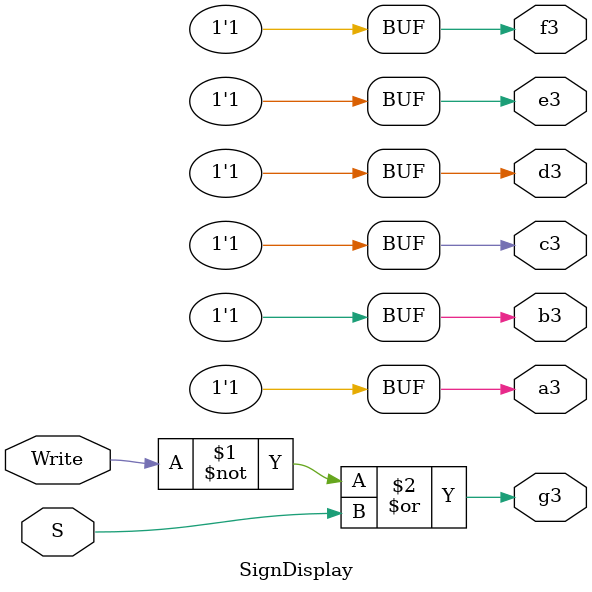
<source format=v>
module SignDisplay(S,Write,a3,b3,c3,d3,e3,f3,g3);
input S,Write;
output a3,b3,c3,d3,e3,f3,g3;

assign a3=1;
assign b3=1;
assign c3=1;
assign d3=1;
assign e3=1;
assign f3=1;
assign g3=~Write | S;

endmodule 
</source>
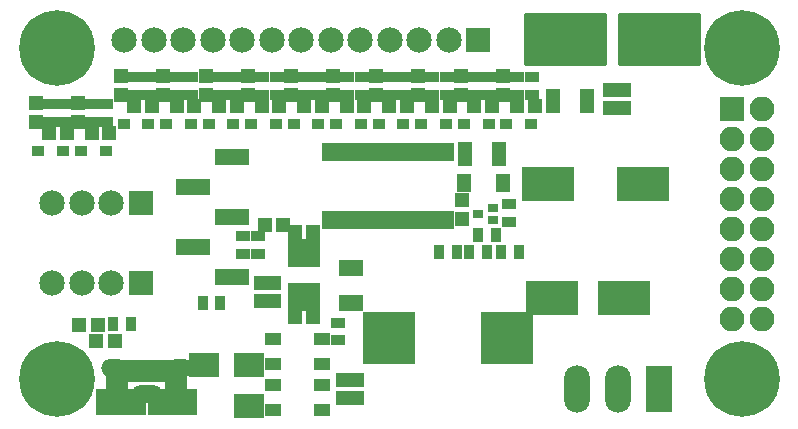
<source format=gts>
G04 #@! TF.FileFunction,Soldermask,Top*
%FSLAX46Y46*%
G04 Gerber Fmt 4.6, Leading zero omitted, Abs format (unit mm)*
G04 Created by KiCad (PCBNEW 4.0.7) date 02/25/18 23:04:30*
%MOMM*%
%LPD*%
G01*
G04 APERTURE LIST*
%ADD10C,0.100000*%
%ADD11R,2.150000X2.150000*%
%ADD12C,2.150000*%
%ADD13C,6.400000*%
%ADD14R,1.200000X1.150000*%
%ADD15R,1.150000X1.200000*%
%ADD16R,2.000000X1.400000*%
%ADD17R,4.400000X2.900000*%
%ADD18R,1.200000X1.200000*%
%ADD19R,1.300000X1.600000*%
%ADD20R,1.000000X0.850000*%
%ADD21R,0.850000X1.780000*%
%ADD22R,1.875000X2.500000*%
%ADD23R,2.775000X2.300000*%
%ADD24R,1.575000X2.300000*%
%ADD25R,1.300000X2.100000*%
%ADD26R,2.500000X2.100000*%
%ADD27R,0.910000X0.800000*%
%ADD28R,0.900000X1.300000*%
%ADD29R,1.300000X0.900000*%
%ADD30R,0.685000X1.500000*%
%ADD31R,2.800000X2.400000*%
%ADD32R,2.910000X1.400000*%
%ADD33R,2.200000X4.000000*%
%ADD34O,2.200000X4.000000*%
%ADD35R,0.850000X1.900000*%
%ADD36O,2.200000X1.500000*%
%ADD37O,2.600000X1.500000*%
%ADD38R,1.450000X1.050000*%
%ADD39R,4.400000X4.400000*%
%ADD40R,2.100000X2.100000*%
%ADD41O,2.100000X2.100000*%
%ADD42C,0.254000*%
G04 APERTURE END LIST*
D10*
D11*
X179200000Y-52800000D03*
D12*
X176700000Y-52800000D03*
X174200000Y-52800000D03*
X171700000Y-52800000D03*
X169200000Y-52800000D03*
X166700000Y-52800000D03*
X164200000Y-52800000D03*
X161700000Y-52800000D03*
X159200000Y-52800000D03*
X156700000Y-52800000D03*
X154200000Y-52800000D03*
X151700000Y-52800000D03*
X149200000Y-52800000D03*
D13*
X201500000Y-81500000D03*
X201500000Y-53500000D03*
X143500000Y-53500000D03*
D14*
X165150000Y-69100000D03*
X163650000Y-69100000D03*
X165150000Y-76300000D03*
X163650000Y-76300000D03*
X161150000Y-68500000D03*
X162650000Y-68500000D03*
D15*
X160800000Y-73400000D03*
X160800000Y-74900000D03*
X161900000Y-73400000D03*
X161900000Y-74900000D03*
D14*
X182450000Y-58400000D03*
X183950000Y-58400000D03*
X178850000Y-58400000D03*
X180350000Y-58400000D03*
X175250000Y-58400000D03*
X176750000Y-58400000D03*
X171650000Y-58400000D03*
X173150000Y-58400000D03*
X168050000Y-58400000D03*
X169550000Y-58400000D03*
X164450000Y-58400000D03*
X165950000Y-58400000D03*
X160850000Y-58400000D03*
X162350000Y-58400000D03*
X157250000Y-58400000D03*
X158750000Y-58400000D03*
X153650000Y-58400000D03*
X155150000Y-58400000D03*
X150050000Y-58400000D03*
X151550000Y-58400000D03*
X146450000Y-60700000D03*
X147950000Y-60700000D03*
X142850000Y-60700000D03*
X144350000Y-60700000D03*
D15*
X191500000Y-58550000D03*
X191500000Y-57050000D03*
X190300000Y-58550000D03*
X190300000Y-57050000D03*
D16*
X168400000Y-72100000D03*
X168400000Y-75100000D03*
D15*
X167700000Y-83150000D03*
X167700000Y-81650000D03*
D17*
X185400000Y-74700000D03*
X191500000Y-74700000D03*
X185100000Y-65000000D03*
X193100000Y-65000000D03*
D15*
X168900000Y-81650000D03*
X168900000Y-83150000D03*
D18*
X147000000Y-77000000D03*
X145400000Y-77000000D03*
X177800000Y-66400000D03*
X177800000Y-68000000D03*
D19*
X178000000Y-64900000D03*
X181300000Y-64900000D03*
D20*
X183650000Y-59900000D03*
X181550000Y-59900000D03*
D18*
X181300000Y-55900000D03*
X181300000Y-57500000D03*
D20*
X180050000Y-59900000D03*
X177950000Y-59900000D03*
D18*
X177700000Y-55900000D03*
X177700000Y-57500000D03*
D20*
X176450000Y-59900000D03*
X174350000Y-59900000D03*
D18*
X174100000Y-55900000D03*
X174100000Y-57500000D03*
D20*
X172850000Y-59900000D03*
X170750000Y-59900000D03*
D18*
X170500000Y-55900000D03*
X170500000Y-57500000D03*
D20*
X169250000Y-59900000D03*
X167150000Y-59900000D03*
D18*
X166900000Y-55900000D03*
X166900000Y-57500000D03*
D20*
X165650000Y-59900000D03*
X163550000Y-59900000D03*
D18*
X163300000Y-55900000D03*
X163300000Y-57500000D03*
D20*
X162050000Y-59900000D03*
X159950000Y-59900000D03*
D18*
X159700000Y-55900000D03*
X159700000Y-57500000D03*
D20*
X158450000Y-59900000D03*
X156350000Y-59900000D03*
D18*
X156100000Y-55900000D03*
X156100000Y-57500000D03*
D20*
X154850000Y-59900000D03*
X152750000Y-59900000D03*
D18*
X152500000Y-55900000D03*
X152500000Y-57500000D03*
D20*
X151250000Y-59900000D03*
X149150000Y-59900000D03*
D18*
X148900000Y-55900000D03*
X148900000Y-57500000D03*
D20*
X147650000Y-62200000D03*
X145550000Y-62200000D03*
D18*
X145300000Y-58200000D03*
X145300000Y-59800000D03*
D20*
X144000000Y-62200000D03*
X141900000Y-62200000D03*
D18*
X141700000Y-58200000D03*
X141700000Y-59800000D03*
D21*
X149800000Y-80840000D03*
X150450000Y-80840000D03*
X151100000Y-80840000D03*
X151750000Y-80840000D03*
X152400000Y-80840000D03*
D22*
X148637500Y-81200000D03*
X153562500Y-81200000D03*
D23*
X148190000Y-83500000D03*
X154010000Y-83500000D03*
D24*
X150260000Y-83500000D03*
X151940000Y-83500000D03*
D11*
X150600000Y-66600000D03*
D12*
X148100000Y-66600000D03*
X145600000Y-66600000D03*
X143100000Y-66600000D03*
D11*
X150600000Y-73400000D03*
D12*
X148100000Y-73400000D03*
X145600000Y-73400000D03*
X143100000Y-73400000D03*
D25*
X180950000Y-62500000D03*
X178050000Y-62500000D03*
X185500000Y-58000000D03*
X188400000Y-58000000D03*
D26*
X159800000Y-80350000D03*
X156000000Y-80350000D03*
X159800000Y-83850000D03*
D27*
X180450000Y-68050000D03*
X180450000Y-67050000D03*
X179150000Y-67550000D03*
D28*
X179150000Y-69300000D03*
X180650000Y-69300000D03*
D29*
X181800000Y-66750000D03*
X181800000Y-68250000D03*
X167300000Y-78250000D03*
X167300000Y-76750000D03*
X160550000Y-70950000D03*
X160550000Y-69450000D03*
X159300000Y-70950000D03*
X159300000Y-69450000D03*
D28*
X177350000Y-70750000D03*
X175850000Y-70750000D03*
D29*
X183700000Y-55950000D03*
X183700000Y-57450000D03*
X182500000Y-55950000D03*
X182500000Y-57450000D03*
X180100000Y-55950000D03*
X180100000Y-57450000D03*
X178900000Y-55950000D03*
X178900000Y-57450000D03*
X176500000Y-55950000D03*
X176500000Y-57450000D03*
X175300000Y-55950000D03*
X175300000Y-57450000D03*
X172900000Y-55950000D03*
X172900000Y-57450000D03*
X171700000Y-55950000D03*
X171700000Y-57450000D03*
X169300000Y-55950000D03*
X169300000Y-57450000D03*
X168100000Y-55950000D03*
X168100000Y-57450000D03*
X165700000Y-55950000D03*
X165700000Y-57450000D03*
X164500000Y-55950000D03*
X164500000Y-57450000D03*
X162100000Y-55950000D03*
X162100000Y-57450000D03*
X160900000Y-55950000D03*
X160900000Y-57450000D03*
X158500000Y-55950000D03*
X158500000Y-57450000D03*
X157300000Y-55950000D03*
X157300000Y-57450000D03*
X154900000Y-55950000D03*
X154900000Y-57450000D03*
X153700000Y-55950000D03*
X153700000Y-57450000D03*
X151300000Y-55950000D03*
X151300000Y-57450000D03*
X150100000Y-55950000D03*
X150100000Y-57450000D03*
X147700000Y-58250000D03*
X147700000Y-59750000D03*
X146500000Y-58250000D03*
X146500000Y-59750000D03*
X144100000Y-58250000D03*
X144100000Y-59750000D03*
X142900000Y-58250000D03*
X142900000Y-59750000D03*
D28*
X182600000Y-70750000D03*
X181100000Y-70750000D03*
X179900000Y-70750000D03*
X178400000Y-70750000D03*
D30*
X176750000Y-62350000D03*
X176250000Y-62350000D03*
X175750000Y-62350000D03*
X175250000Y-62350000D03*
X174750000Y-62350000D03*
X174250000Y-62350000D03*
X173750000Y-62350000D03*
X173250000Y-62350000D03*
X172750000Y-62350000D03*
X172250000Y-62350000D03*
X171750000Y-62350000D03*
X171250000Y-62350000D03*
X170750000Y-62350000D03*
X170250000Y-62350000D03*
X169750000Y-62350000D03*
X169250000Y-62350000D03*
X168750000Y-62350000D03*
X168250000Y-62350000D03*
X167750000Y-62350000D03*
X166250000Y-68050000D03*
X166750000Y-68050000D03*
X167250000Y-68050000D03*
X167750000Y-68050000D03*
X168250000Y-68050000D03*
X168750000Y-68050000D03*
X169250000Y-68050000D03*
X169750000Y-68050000D03*
X170250000Y-68050000D03*
X170750000Y-68050000D03*
X171250000Y-68050000D03*
X171750000Y-68050000D03*
X172250000Y-68050000D03*
X172750000Y-68050000D03*
X173250000Y-68050000D03*
X173750000Y-68050000D03*
X167250000Y-62350000D03*
X166750000Y-62350000D03*
X166250000Y-62350000D03*
X174250000Y-68050000D03*
X174750000Y-68050000D03*
X175250000Y-68050000D03*
X175750000Y-68050000D03*
X176250000Y-68050000D03*
X176750000Y-68050000D03*
D31*
X164400000Y-70850000D03*
X164400000Y-74550000D03*
D32*
X158300000Y-72860000D03*
X158300000Y-67780000D03*
X158300000Y-62700000D03*
X154990000Y-70320000D03*
X154990000Y-65240000D03*
D33*
X194500000Y-82400000D03*
D34*
X191000000Y-82400000D03*
X187500000Y-82400000D03*
D28*
X157350000Y-75100000D03*
X155850000Y-75100000D03*
D13*
X143500000Y-81500000D03*
D35*
X151100000Y-80875000D03*
X151750000Y-80875000D03*
X150450000Y-80875000D03*
X152400000Y-80875000D03*
X149800000Y-80875000D03*
D36*
X148300000Y-80625000D03*
X153900000Y-80625000D03*
D37*
X151100000Y-82775000D03*
D38*
X161825000Y-82000000D03*
X165975000Y-82000000D03*
X161825000Y-84150000D03*
X165975000Y-84150000D03*
X161825000Y-78125000D03*
X165975000Y-78125000D03*
X161825000Y-80275000D03*
X165975000Y-80275000D03*
D39*
X181600000Y-78100000D03*
X171600000Y-78100000D03*
D18*
X148400000Y-78300000D03*
X146800000Y-78300000D03*
D28*
X148250000Y-76900000D03*
X149750000Y-76900000D03*
D40*
X200660000Y-58640000D03*
D41*
X203200000Y-58640000D03*
X200660000Y-61180000D03*
X203200000Y-61180000D03*
X200660000Y-63720000D03*
X203200000Y-63720000D03*
X200660000Y-66260000D03*
X203200000Y-66260000D03*
X200660000Y-68800000D03*
X203200000Y-68800000D03*
X200660000Y-71340000D03*
X203200000Y-71340000D03*
X200660000Y-73880000D03*
X203200000Y-73880000D03*
X200660000Y-76420000D03*
X203200000Y-76420000D03*
D42*
G36*
X189873000Y-54873000D02*
X183127000Y-54873000D01*
X183127000Y-50627000D01*
X189873000Y-50627000D01*
X189873000Y-54873000D01*
X189873000Y-54873000D01*
G37*
X189873000Y-54873000D02*
X183127000Y-54873000D01*
X183127000Y-50627000D01*
X189873000Y-50627000D01*
X189873000Y-54873000D01*
G36*
X197873000Y-54873000D02*
X191127000Y-54873000D01*
X191127000Y-50627000D01*
X197873000Y-50627000D01*
X197873000Y-54873000D01*
X197873000Y-54873000D01*
G37*
X197873000Y-54873000D02*
X191127000Y-54873000D01*
X191127000Y-50627000D01*
X197873000Y-50627000D01*
X197873000Y-54873000D01*
M02*

</source>
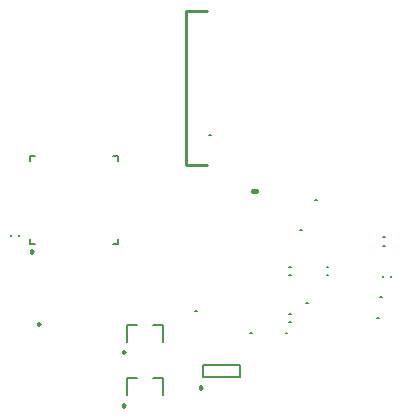
<source format=gto>
G04*
G04 #@! TF.GenerationSoftware,Altium Limited,CircuitStudio,1.5.2 (30)*
G04*
G04 Layer_Color=16777215*
%FSLAX25Y25*%
%MOIN*%
G70*
G01*
G75*
%ADD40C,0.01000*%
%ADD56C,0.00591*%
%ADD57C,0.01575*%
%ADD58C,0.00984*%
%ADD59C,0.00787*%
D40*
X12303Y53150D02*
X11565Y53576D01*
Y52723D01*
X12303Y53150D01*
D56*
X101673Y60039D02*
X101083D01*
X101673D01*
X104626Y94488D02*
X104035D01*
X104626D01*
X64724Y57461D02*
X64134D01*
X64724D01*
X82973Y50197D02*
X82382D01*
X82973D01*
X126279Y62008D02*
X125689D01*
X126279D01*
X125295Y55118D02*
X124705D01*
X125295D01*
X94784Y50197D02*
X94193D01*
X94784D01*
X99705Y84646D02*
X99114D01*
X99705D01*
X69193Y116142D02*
X68602D01*
X69193D01*
D57*
X84252Y97638D02*
X83465D01*
X84252D01*
D58*
X10138Y77362D02*
X9400Y77788D01*
Y76936D01*
X10138Y77362D01*
X40650Y43799D02*
X39911Y44225D01*
Y43373D01*
X40650Y43799D01*
X40652Y26080D02*
X39913Y26506D01*
Y25654D01*
X40652Y26080D01*
X66240Y31988D02*
X65502Y32414D01*
Y31562D01*
X66240Y31988D01*
X61024Y106299D02*
Y128740D01*
Y157480D01*
X67913D01*
X61024Y106299D02*
X67913D01*
D59*
X126772Y79331D02*
X127165D01*
X126772Y82087D02*
X127165D01*
X5315Y82480D02*
Y82874D01*
X2559Y82480D02*
Y82874D01*
X38189Y79921D02*
Y81595D01*
X36516Y79921D02*
X38189D01*
Y107382D02*
Y109055D01*
X36516D02*
X38189D01*
X9055D02*
X10728D01*
X9055Y107382D02*
Y109055D01*
Y79921D02*
Y81595D01*
Y79921D02*
X10728D01*
X50000Y52756D02*
X53346D01*
Y47244D02*
Y52756D01*
X41142D02*
X44488D01*
X41142Y47244D02*
Y52756D01*
X50002Y35037D02*
X53348D01*
Y29525D02*
Y35037D01*
X41144D02*
X44490D01*
X41144Y29525D02*
Y35037D01*
X108071Y69488D02*
X108465D01*
X108071Y72244D02*
X108465D01*
X129331Y68701D02*
Y69095D01*
X126575Y68701D02*
Y69095D01*
X95472Y53740D02*
X95866D01*
X95472Y56496D02*
X95866D01*
X95472Y69488D02*
X95866D01*
X95472Y72244D02*
X95866D01*
X66732Y35433D02*
Y39370D01*
X78937Y35433D02*
Y39370D01*
X66732Y35433D02*
X78937D01*
X66732Y39370D02*
X78937D01*
M02*

</source>
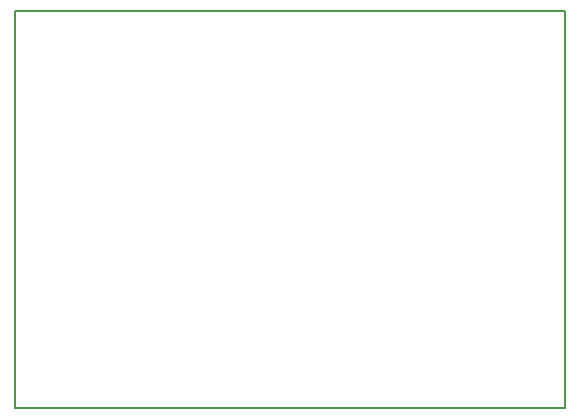
<source format=gm1>
G04 MADE WITH FRITZING*
G04 WWW.FRITZING.ORG*
G04 DOUBLE SIDED*
G04 HOLES PLATED*
G04 CONTOUR ON CENTER OF CONTOUR VECTOR*
%ASAXBY*%
%FSLAX23Y23*%
%MOIN*%
%OFA0B0*%
%SFA1.0B1.0*%
%ADD10R,1.841780X1.330430*%
%ADD11C,0.008000*%
%ADD10C,0.008*%
%LNCONTOUR*%
G90*
G70*
G54D10*
G54D11*
X4Y1326D02*
X1838Y1326D01*
X1838Y4D01*
X4Y4D01*
X4Y1326D01*
D02*
G04 End of contour*
M02*
</source>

● ● ● ● ● ● ●

### TASK REQUIREMENTS
Identify every line above with the string "LIST" in it. Copy those lines.

### RESULT FOR THIS TASK
G04 APERTURE LIST*
G04 APERTURE END LIST*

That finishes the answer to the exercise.